Uçak krizine şöyle bi göz atalım.. Bugün dördüncü gün..
Cuma günü derin sessizlik vardı.. Ankara ilk sekiz saat uçağın düşüp düşmediğini bile açıklamadı..
Açıklayamadı..
Uçağın düşmediği, düşürüldüğü ortaya çıkınca sessizlik bozulmadı..
Ankara 48 saat sustu..
Pazar günü öğle saatlerine doğru Dışişleri Bakanı Davutoğlu ekrana çıkıp, ne olup bittiğini açıkladı..
Anladık ki..
Ankara hata yapmamak için.. Tüm bilgilere, tüm verilere ulaşmak için susmuş.. Elini güçlendirmiş.. En küçük bir açık bile bırakmamış..
Takdir ettik..
Mesele NATO’ya bu güçle taşındı.. İlgili büyükelçilere ayrıntılı bilgi verildi..
Soğukkanlı davranıldı..
Yine takdir ettik..
Hükümet bununla da yetinmedi.. Milli mesele ilan etti.. Başbakan, CHP, MHP, BDP liderleriyle ayrı ayrı buluştu..
Onların görüşü alındı.. Yol haritası belirlenmeye çalışıldı.. Dün de Bakanlar Kurulu uçak krizini enine boyuna konuştu.. Atılacak adımları tartıştı..
*
Peki ne yapacağız?
Başbakan bugün açıklayacak..
Nerede açıklayacak?
Partisinin grup toplantısında..
Kime açıklayacak?
Partisinin milletvekillerine..
Hani milli meseleydi.. Bu ne biçim milli mesele!
Başbakan milli meselede sadece AKP grubunu bilgilendirecek..
CHP, MHP, BDP ne oldu?
Son dakikada milli mesele dışına mı atıldılar..
*
Biliyorsunuz eskiden, liderlerin grup konuşmalarını Meclis TV canlı yayınlardı.. Artık yayınlanmıyor..
Liderler hamaset yapıyor, particilik yapıyor, ortalığı geriyor diye yasaklandı..
Yani Başbakan’ın tarihi açıklamasını Meclis TV vermeyecek..
Çünkü parti toplantısı..
Çünkü yasak..
*
Suriye ile savaşa mı gireceğiz?
Misilleme yapıp biz de onların uçağını mı düşüreceğiz?
Ablukaya mı alacağız?
Meseleyi NATO’ya mı devredeceğiz?
Diplomatik kanallarla mı yetineceğiz?
Rotamız ne?
*
Bu soruların cevabı hepimizi ilgilendirmiyor mu?
Hepimizi ilgilendiriyor..
CHP’liyi de, MHP’liyi de, BDP’liyi de..
Demek ki; Başbakan sadece kendi partisini, kendi milletvekillerini dikkate alıyor.. Muhatap kabul ediyor.. Bu sebeple tarihi açıklamayı AKP grubunda yapacak..

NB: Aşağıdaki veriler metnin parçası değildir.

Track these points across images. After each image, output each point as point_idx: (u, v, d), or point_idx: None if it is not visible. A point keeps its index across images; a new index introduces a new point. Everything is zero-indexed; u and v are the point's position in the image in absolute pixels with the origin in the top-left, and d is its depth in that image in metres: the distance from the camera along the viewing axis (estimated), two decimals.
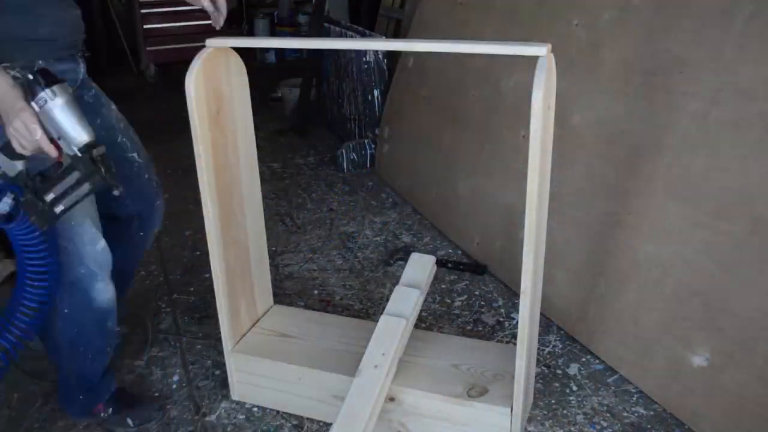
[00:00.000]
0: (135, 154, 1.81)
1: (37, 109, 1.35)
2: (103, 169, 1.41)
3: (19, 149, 1.38)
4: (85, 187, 1.41)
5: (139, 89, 5.65)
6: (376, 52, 3.60)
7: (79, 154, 1.39)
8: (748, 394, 1.64)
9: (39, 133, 1.35)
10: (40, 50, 1.51)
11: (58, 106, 1.36)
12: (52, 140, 1.38)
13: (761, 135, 1.67)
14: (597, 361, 2.05)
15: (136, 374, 2.09)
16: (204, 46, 1.64)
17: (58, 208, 1.42)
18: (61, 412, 1.93)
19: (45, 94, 1.34)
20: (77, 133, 1.39)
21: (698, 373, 1.76)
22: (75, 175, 1.41)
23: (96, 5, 6.09)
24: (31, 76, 1.36)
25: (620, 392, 1.93)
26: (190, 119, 1.61)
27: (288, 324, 2.01)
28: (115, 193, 1.44)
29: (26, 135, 1.35)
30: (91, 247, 1.65)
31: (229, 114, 1.75)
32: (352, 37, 3.80)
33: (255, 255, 1.97)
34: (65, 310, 1.70)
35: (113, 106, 1.79)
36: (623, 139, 2.03)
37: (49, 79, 1.36)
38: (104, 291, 1.71)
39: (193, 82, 1.57)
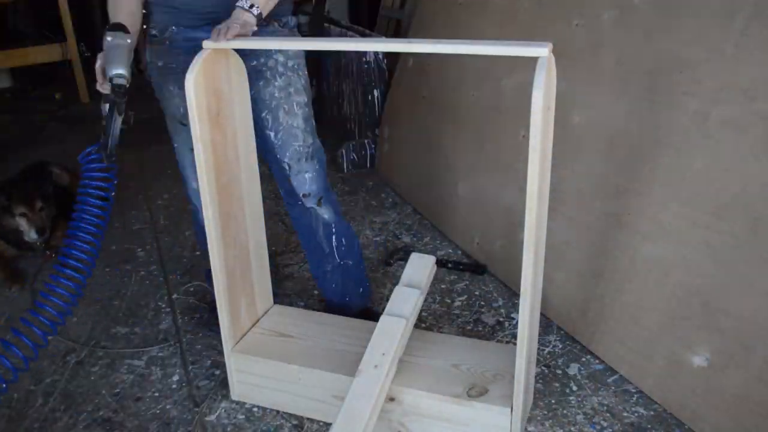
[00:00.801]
0: (272, 133, 1.94)
1: (105, 47, 1.72)
2: (118, 99, 1.74)
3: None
4: (116, 117, 1.75)
5: (139, 89, 5.63)
6: (376, 52, 3.60)
7: (108, 84, 1.72)
8: (748, 394, 1.64)
9: (98, 64, 1.75)
10: (175, 17, 1.82)
11: (108, 46, 1.72)
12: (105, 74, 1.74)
13: (761, 135, 1.67)
14: (597, 361, 2.06)
15: (136, 374, 2.09)
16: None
17: (109, 142, 1.76)
18: (60, 412, 1.93)
19: (107, 35, 1.71)
20: (112, 67, 1.71)
21: (698, 373, 1.76)
22: (106, 106, 1.74)
23: (96, 5, 6.09)
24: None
25: (620, 392, 1.93)
26: (189, 119, 1.62)
27: (288, 324, 2.01)
28: (122, 126, 1.75)
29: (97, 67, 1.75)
30: (188, 183, 2.05)
31: (229, 114, 1.75)
32: (352, 37, 3.79)
33: (255, 255, 1.97)
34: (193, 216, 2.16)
35: (277, 83, 1.90)
36: (623, 139, 2.03)
37: (114, 28, 1.72)
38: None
39: (193, 82, 1.57)
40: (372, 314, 2.16)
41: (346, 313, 2.15)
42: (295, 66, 1.92)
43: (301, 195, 2.02)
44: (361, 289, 2.23)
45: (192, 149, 1.85)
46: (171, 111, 1.95)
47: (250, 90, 1.89)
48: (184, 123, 1.87)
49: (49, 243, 2.80)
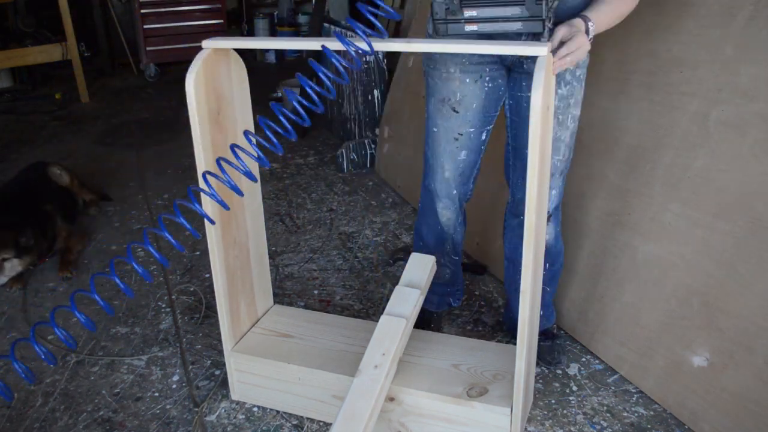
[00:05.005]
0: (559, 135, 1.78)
1: None
2: (545, 16, 1.40)
3: None
4: (515, 25, 1.44)
5: (139, 89, 5.65)
6: (376, 52, 3.60)
7: None
8: (748, 394, 1.64)
9: None
10: None
11: None
12: None
13: (761, 135, 1.67)
14: (597, 361, 2.06)
15: (137, 374, 2.09)
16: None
17: (470, 27, 1.45)
18: (60, 412, 1.93)
19: None
20: None
21: (698, 373, 1.76)
22: (515, 9, 1.42)
23: (96, 5, 6.09)
24: None
25: (620, 392, 1.93)
26: (190, 119, 1.61)
27: (288, 324, 2.01)
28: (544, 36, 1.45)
29: None
30: (440, 171, 1.93)
31: (229, 114, 1.75)
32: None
33: (255, 255, 1.97)
34: (420, 205, 2.09)
35: (560, 92, 1.73)
36: (623, 139, 2.03)
37: None
38: (442, 213, 2.00)
39: (193, 82, 1.57)
40: (548, 335, 2.07)
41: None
42: (581, 76, 1.76)
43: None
44: (542, 312, 2.00)
45: (457, 138, 1.84)
46: (444, 94, 1.81)
47: (526, 89, 1.76)
48: (457, 110, 1.80)
49: (51, 248, 2.80)
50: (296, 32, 6.62)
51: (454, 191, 1.95)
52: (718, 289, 1.74)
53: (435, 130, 1.88)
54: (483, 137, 1.89)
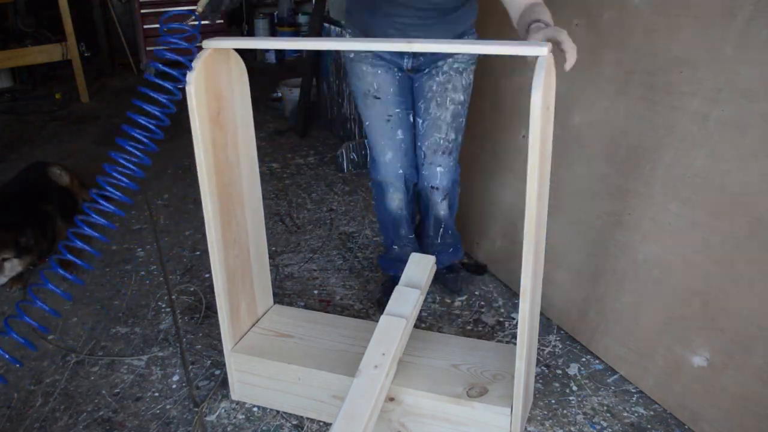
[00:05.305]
0: (420, 120, 2.09)
1: None
2: None
3: None
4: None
5: None
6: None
7: None
8: (748, 394, 1.64)
9: None
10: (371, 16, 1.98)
11: None
12: None
13: (761, 135, 1.67)
14: (597, 361, 2.06)
15: (137, 374, 2.09)
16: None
17: (225, 4, 1.68)
18: (60, 412, 1.93)
19: None
20: None
21: (698, 373, 1.76)
22: None
23: (96, 5, 6.09)
24: None
25: (620, 392, 1.93)
26: (190, 119, 1.62)
27: (288, 324, 2.01)
28: None
29: None
30: (381, 157, 2.11)
31: (229, 114, 1.75)
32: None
33: (255, 255, 1.97)
34: (373, 201, 2.34)
35: (438, 79, 2.02)
36: (623, 139, 2.03)
37: None
38: (392, 199, 2.17)
39: (194, 82, 1.57)
40: (453, 269, 2.44)
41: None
42: (460, 69, 2.03)
43: (429, 186, 2.12)
44: (451, 249, 2.36)
45: (388, 119, 2.07)
46: (364, 88, 2.07)
47: (414, 82, 2.07)
48: (378, 96, 2.06)
49: (51, 248, 2.80)
50: (296, 32, 6.62)
51: (400, 170, 2.13)
52: (718, 289, 1.74)
53: (368, 123, 2.11)
54: (411, 120, 2.11)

Demek ki; CHP’li, MHP’li, BDP’li vekilleri önemsemiyor..
Önemsese..
Ya basın toplantısı düzenlerdi.. Ya da tarihi konuşmayı Meclis’te yapardı.. Tüm vekillere hitap ederdi..
Milli meselede hareket tarzımızı öğrenmek isteyen parti toplantımızı izlesin demezdi..
Veya..
Demek ki; uçak krizi milli mesele değil..
İçimdeki Suudi aşkı bambaşka - 2
Boğaz’ın en güzel yeri.. Sevda Tepesi imara açıldı ya.. Suudi Kralı villa yapsın diye..
Hani Türkiye’ye 10 milyar dolar hibe edecekleri söylenmişti ya.. Ortalık çalkalanmıştı..
Doğru değilmiş..
Uydurukmuş, palavraymış..
Suudi Kralı Abdullah para mara vermeyecek.. Zaten mantıksızdı.. Villa başına 2.5 milyar dolar avanta olur mu?
Olmaz!..
Peki madem arada para mara yok, 28 yıl sonra 57 bin metrekarelik alanı neden imara açtık..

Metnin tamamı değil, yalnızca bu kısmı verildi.